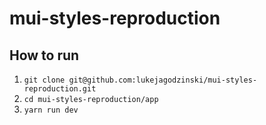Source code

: # mui-styles-reproduction

## How to run

1. `git clone git@github.com:lukejagodzinski/mui-styles-reproduction.git`
2. `cd mui-styles-reproduction/app`
3. `yarn run dev`
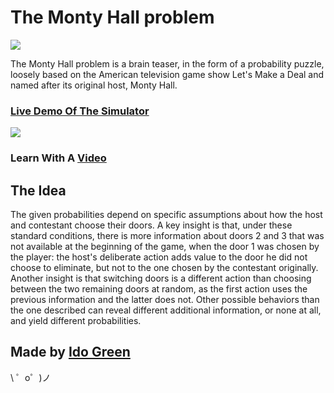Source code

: The Monty Hall problem
======================

![](https://cdn.glitch.com/c6885165-72f6-41e1-a6bb-23d6eb5d289a%2Fcar.jpg?1532562796878)

The Monty Hall problem is a brain teaser, in the form of a probability puzzle, loosely based on the American television game show Let's Make a Deal and named after its original host, Monty Hall.

### [Live Demo Of The Simulator](https://monty-problem-simulator.glitch.me/)

![](https://upload.wikimedia.org/wikipedia/commons/thumb/3/3f/Monty_open_door.svg/220px-Monty_open_door.svg.png)

### Learn With A [Video](https://www.khanacademy.org/math/precalculus/prob-comb/dependent-events-precalc/v/monty-hall-problem)

## The Idea

The given probabilities depend on specific assumptions about how the host and contestant choose their doors. A key insight is that, under these standard conditions, there is more information about doors 2 and 3 that was not available at the beginning of the game, when the door 1 was chosen by the player: the host's deliberate action adds value to the door he did not choose to eliminate, but not to the one chosen by the contestant originally. Another insight is that switching doors is a different action than choosing between the two remaining doors at random, as the first action uses the previous information and the latter does not. Other possible behaviors than the one described can reveal different additional information, or none at all, and yield different probabilities.

Made by [Ido Green](https://ido-green.appspot.com/)
---------------------------------------------------

\ ゜o゜)ノ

---*---

## TASK GOAL
Reproduce the text of all the rows above verbatim, leaving the pictures out.

## EXERCISE RESULT
Source code

: # mui-styles-reproduction

## How to run

1. `git clone git@github.com:lukejagodzinski/mui-styles-reproduction.git`
2. `cd mui-styles-reproduction/app`
3. `yarn run dev`
Source code

: The Monty Hall problem
======================

![](https://cdn.glitch.com/c6885165-72f6-41e1-a6bb-23d6eb5d289a%2Fcar.jpg?1532562796878)

The Monty Hall problem is a brain teaser, in the form of a probability puzzle, loosely based on the American television game show Let's Make a Deal and named after its original host, Monty Hall.

### [Live Demo Of The Simulator](https://monty-problem-simulator.glitch.me/)

![](https://upload.wikimedia.org/wikipedia/commons/thumb/3/3f/Monty_open_door.svg/220px-Monty_open_door.svg.png)

### Learn With A [Video](https://www.khanacademy.org/math/precalculus/prob-comb/dependent-events-precalc/v/monty-hall-problem)

## The Idea

The given probabilities depend on specific assumptions about how the host and contestant choose their doors. A key insight is that, under these standard conditions, there is more information about doors 2 and 3 that was not available at the beginning of the game, when the door 1 was chosen by the player: the host's deliberate action adds value to the door he did not choose to eliminate, but not to the one chosen by the contestant originally. Another insight is that switching doors is a different action than choosing between the two remaining doors at random, as the first action uses the previous information and the latter does not. Other possible behaviors than the one described can reveal different additional information, or none at all, and yield different probabilities.

Made by [Ido Green](https://ido-green.appspot.com/)
---------------------------------------------------

\ ゜o゜)ノ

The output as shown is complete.